Außenminister Frank-Walter Steinmeier (SPD) hat in der Debatte über die Visumfreiheit für die Türkei die von der EU aufgestellten Forderungen bekräftigt. Man werde über ein Ende der Visumpflicht erst sprechen, wenn die türkische Regierung alle Auflagen dafür erfülle, sagte Steinmeier der Rheinischen Post. "Es gibt Bedingungen für die Visafreiheit und diese sind allen Seiten bekannt." Die Türkei habe sich verpflichtet, die notwendigen Schritte zu unternehmen, um diese Bedingungen zu erfüllen. "Das ist momentan allerdings noch nicht der Fall und die Türkei hat da noch Arbeit vor sich."

Steinmeier forderte zugleich, dass die Beitrittsgespräche der EU mit der Türkei nicht abbrechen dürften. "Verbindungen kappen, das ist das denkbar schlechteste Mittel von Politik." Sollte die Türkei jedoch die Todesstrafe wieder einführen, würde dies Einfluss auf die Gespräche nehmen. "Das wäre mit europäischen Werten nicht vereinbar." 

Die EU-Kommission hat die Aufhebung der Visumpflicht bisher nicht zugesagt, weil Ankara nicht alle 72 Bedingungen dafür erfüllt hat. Zentraler Streitpunkt ist die von der EU geforderte Reform der türkischen Antiterrorgesetze. Der türkische Außenminister Mevlüt Çavuşoğlu hatte der EU mit der Aufkündigung des Flüchtlingspakts gedroht, sollten türkische Reisende nicht zügig Visumfreiheit bekommen. 

Kurz gegen Çavuşoğlu

Auf Twitter kam es zu einer öffentlichen Auseinandersetzung zwischen Çavuşoğlu und seinem österreichischen Amtskollegen Sebastian Kurz. Er weise das Ultimatum der Türkei zurück, schrieb Kurz. Die EU dürfe sich nicht in Abhängigkeit begeben und müsse ihre Außengrenzen selbst schützen. Çavuşoğlu antwortete wenige Stunden später: Es handele sich nicht um ein Ultimatum. "Es ist meine Meinung", schrieb er und fügte hinzu: "Redefreiheit, mein Freund." 

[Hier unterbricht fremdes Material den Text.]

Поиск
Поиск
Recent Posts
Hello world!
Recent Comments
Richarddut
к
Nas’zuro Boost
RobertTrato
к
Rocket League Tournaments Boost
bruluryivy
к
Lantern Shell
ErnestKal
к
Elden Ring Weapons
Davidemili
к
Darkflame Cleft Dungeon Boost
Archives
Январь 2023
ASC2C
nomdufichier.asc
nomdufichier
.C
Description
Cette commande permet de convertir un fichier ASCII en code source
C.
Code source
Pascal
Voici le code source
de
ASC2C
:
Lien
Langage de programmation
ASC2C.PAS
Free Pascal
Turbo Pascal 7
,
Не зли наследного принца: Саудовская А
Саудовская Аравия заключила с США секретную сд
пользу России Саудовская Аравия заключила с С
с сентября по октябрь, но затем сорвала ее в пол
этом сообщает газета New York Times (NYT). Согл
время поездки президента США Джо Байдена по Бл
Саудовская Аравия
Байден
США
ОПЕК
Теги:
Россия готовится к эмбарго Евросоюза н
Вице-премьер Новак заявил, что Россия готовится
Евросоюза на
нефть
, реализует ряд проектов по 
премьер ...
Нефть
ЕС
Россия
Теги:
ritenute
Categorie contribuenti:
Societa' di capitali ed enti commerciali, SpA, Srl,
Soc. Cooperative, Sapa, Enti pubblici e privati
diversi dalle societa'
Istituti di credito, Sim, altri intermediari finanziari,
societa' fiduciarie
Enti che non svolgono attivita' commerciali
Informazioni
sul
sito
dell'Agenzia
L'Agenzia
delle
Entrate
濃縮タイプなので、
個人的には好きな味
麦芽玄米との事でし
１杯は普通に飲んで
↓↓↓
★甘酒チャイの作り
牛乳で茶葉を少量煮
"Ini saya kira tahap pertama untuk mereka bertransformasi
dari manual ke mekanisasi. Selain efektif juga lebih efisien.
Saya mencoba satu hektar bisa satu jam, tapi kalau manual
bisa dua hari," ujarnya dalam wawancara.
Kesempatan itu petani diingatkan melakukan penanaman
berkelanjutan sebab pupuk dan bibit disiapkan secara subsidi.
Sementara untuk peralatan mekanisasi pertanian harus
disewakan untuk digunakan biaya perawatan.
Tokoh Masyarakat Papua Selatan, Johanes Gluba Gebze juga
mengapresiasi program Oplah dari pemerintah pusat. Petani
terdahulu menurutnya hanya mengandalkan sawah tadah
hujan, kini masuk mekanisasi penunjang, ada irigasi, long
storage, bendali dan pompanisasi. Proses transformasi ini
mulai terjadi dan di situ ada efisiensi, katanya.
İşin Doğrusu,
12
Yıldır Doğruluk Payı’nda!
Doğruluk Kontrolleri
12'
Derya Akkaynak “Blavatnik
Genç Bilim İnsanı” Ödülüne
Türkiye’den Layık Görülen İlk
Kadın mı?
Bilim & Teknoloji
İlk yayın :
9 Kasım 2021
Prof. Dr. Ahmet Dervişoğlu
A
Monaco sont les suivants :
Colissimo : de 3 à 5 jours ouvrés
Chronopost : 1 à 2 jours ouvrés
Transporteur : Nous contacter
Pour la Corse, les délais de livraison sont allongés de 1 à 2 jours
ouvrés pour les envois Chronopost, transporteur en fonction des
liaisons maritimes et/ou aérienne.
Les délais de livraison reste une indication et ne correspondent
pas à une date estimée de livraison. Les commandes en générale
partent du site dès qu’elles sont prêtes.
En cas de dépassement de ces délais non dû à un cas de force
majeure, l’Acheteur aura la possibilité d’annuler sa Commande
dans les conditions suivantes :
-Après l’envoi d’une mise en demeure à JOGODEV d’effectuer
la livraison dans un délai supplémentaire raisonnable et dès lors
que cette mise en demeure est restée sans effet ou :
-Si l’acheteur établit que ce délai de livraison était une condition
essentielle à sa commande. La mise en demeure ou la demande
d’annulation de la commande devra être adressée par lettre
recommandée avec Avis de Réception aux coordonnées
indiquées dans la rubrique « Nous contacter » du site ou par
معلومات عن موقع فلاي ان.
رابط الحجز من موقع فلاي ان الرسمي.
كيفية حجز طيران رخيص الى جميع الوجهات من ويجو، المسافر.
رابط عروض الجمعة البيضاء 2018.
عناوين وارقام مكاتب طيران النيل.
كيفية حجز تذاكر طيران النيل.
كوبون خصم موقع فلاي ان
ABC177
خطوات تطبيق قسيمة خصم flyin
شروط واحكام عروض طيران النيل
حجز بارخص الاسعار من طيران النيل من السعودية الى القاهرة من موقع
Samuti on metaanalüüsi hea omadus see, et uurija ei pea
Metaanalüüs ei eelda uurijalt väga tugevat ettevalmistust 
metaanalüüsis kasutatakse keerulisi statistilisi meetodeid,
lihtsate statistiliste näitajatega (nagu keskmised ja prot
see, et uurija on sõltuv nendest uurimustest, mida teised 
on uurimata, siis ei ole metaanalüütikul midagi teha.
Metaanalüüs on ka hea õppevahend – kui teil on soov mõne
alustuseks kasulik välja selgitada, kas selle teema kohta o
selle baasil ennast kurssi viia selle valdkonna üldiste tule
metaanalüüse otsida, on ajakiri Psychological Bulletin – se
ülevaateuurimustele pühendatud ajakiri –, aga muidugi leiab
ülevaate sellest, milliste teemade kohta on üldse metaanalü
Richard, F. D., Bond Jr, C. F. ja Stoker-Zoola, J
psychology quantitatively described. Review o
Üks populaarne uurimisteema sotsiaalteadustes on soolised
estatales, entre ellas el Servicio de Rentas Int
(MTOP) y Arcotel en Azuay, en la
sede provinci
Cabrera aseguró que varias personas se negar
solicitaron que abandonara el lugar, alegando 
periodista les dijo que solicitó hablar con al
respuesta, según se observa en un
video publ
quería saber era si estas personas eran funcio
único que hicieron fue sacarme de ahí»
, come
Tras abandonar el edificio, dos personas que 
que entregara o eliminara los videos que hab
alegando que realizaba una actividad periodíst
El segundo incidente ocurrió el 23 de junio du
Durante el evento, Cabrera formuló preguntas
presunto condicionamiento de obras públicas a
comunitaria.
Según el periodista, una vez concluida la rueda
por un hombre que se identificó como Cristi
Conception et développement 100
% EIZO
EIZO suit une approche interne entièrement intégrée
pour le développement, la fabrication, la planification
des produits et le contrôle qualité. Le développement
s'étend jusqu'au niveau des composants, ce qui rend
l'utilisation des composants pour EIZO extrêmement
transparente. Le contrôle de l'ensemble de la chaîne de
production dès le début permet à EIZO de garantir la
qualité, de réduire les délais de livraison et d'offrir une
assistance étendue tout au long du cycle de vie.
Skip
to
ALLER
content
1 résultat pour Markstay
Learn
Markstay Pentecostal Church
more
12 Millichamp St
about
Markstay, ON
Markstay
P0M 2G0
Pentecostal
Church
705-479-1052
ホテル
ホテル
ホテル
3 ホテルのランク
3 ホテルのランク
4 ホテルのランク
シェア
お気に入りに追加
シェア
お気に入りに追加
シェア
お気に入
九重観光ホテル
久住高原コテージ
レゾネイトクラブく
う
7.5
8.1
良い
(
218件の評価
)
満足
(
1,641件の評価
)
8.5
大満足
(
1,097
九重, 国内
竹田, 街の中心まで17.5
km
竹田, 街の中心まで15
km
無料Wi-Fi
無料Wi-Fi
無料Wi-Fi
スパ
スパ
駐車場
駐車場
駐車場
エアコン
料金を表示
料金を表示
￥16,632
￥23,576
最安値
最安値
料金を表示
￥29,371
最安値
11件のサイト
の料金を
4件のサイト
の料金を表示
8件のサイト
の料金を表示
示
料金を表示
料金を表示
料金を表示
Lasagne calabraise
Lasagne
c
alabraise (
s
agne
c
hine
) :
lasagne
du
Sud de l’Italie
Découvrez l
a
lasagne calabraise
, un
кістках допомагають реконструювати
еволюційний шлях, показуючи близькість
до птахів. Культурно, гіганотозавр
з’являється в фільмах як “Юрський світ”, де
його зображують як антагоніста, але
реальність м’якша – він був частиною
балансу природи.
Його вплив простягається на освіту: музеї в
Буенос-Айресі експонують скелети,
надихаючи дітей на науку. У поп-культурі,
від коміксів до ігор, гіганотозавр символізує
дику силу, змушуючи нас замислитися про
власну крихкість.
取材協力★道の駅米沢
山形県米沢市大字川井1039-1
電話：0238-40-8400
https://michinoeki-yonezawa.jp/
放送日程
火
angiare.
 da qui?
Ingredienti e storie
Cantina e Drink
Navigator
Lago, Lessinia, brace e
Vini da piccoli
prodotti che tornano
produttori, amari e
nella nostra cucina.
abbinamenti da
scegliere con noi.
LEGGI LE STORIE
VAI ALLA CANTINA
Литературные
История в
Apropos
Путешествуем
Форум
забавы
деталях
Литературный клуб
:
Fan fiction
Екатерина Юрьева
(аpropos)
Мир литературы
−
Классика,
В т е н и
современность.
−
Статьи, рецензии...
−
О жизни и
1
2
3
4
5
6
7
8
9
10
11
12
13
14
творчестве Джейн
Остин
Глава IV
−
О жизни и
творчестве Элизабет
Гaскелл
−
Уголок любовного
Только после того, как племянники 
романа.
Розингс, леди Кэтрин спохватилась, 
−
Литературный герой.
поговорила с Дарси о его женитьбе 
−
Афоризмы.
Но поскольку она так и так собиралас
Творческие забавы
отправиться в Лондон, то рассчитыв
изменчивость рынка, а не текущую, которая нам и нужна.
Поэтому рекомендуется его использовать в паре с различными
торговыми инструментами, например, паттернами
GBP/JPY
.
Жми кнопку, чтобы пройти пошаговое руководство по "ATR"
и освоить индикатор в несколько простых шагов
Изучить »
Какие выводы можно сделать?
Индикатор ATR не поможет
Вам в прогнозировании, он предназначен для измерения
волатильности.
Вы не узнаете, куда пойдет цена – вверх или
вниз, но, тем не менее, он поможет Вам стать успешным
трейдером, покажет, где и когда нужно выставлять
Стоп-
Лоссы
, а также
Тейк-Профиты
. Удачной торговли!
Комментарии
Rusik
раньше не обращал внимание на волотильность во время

Führende CDU-Politiker kritisierten die als Drohung empfundenen Äußerungen aus der Türkei. "Erpressung ist kein Mittel der Politik", sagte der stellvertretende CDU-Vorsitzende Thomas Strobl der Rheinischen Post. "So haben Staaten nicht miteinander umzugehen." Der Vorsitzende des Europaausschusses im Bundestag, Gunther Krichbaum, warnte die türkische Regierung vor eigenen Nachteilen. "Mit derlei Drohungen setzt die Türkei weitaus mehr aufs Spiel als ein Flüchtlingsabkommen", sagte der CDU-Politiker unter Verweis auf die Milliardenzahlungen der EU zur Verbesserung der Flüchtlingsinfrastruktur in der Türkei. Die EU sei weiterhin zur Visumfreiheit bereit, wenn die Bedingungen erfüllt seien, sagte Krichbaum. "Hier muss die Türkei noch liefern." Vor allem das Terrorismusbekämpfungsgesetz, das zunehmend dazu missbraucht werde, unliebsame Personen und Andersdenkende zu verfolgen, müsse revidiert werden.

Grünen-Chef Cem Özdemir sieht ebenfalls die Regierung in Ankara unter Zugzwang. "Wenn der türkische Außenminister nun ein Ultimatum setzt, verkennt er, dass der Ball bei der türkischen Regierung liegt", sagte Özdemir der taz. Die Menschen in der Türkei sollten nicht bestraft werden. "Deshalb muss der Visumszwang aufgehoben werden, indem Ankara die vereinbarten Voraussetzungen dafür erfüllt." 

Der Vizepräsident des EU-Parlamentes, Alexander Graf Lambsdorff, rief die Bundesregierung zu einer diplomatischen Initiative auf. "Die Türkei weiß genau, dass sie ihre Hausaufgaben noch nicht gemacht hat", sagte der FDP-Politiker. Andererseits gelinge es aber auch der Bundesregierung nicht, in dieser heiklen Lage die Gemüter zu beruhigen. "Jetzt ist Diplomatie gefragt, nicht Gepolter."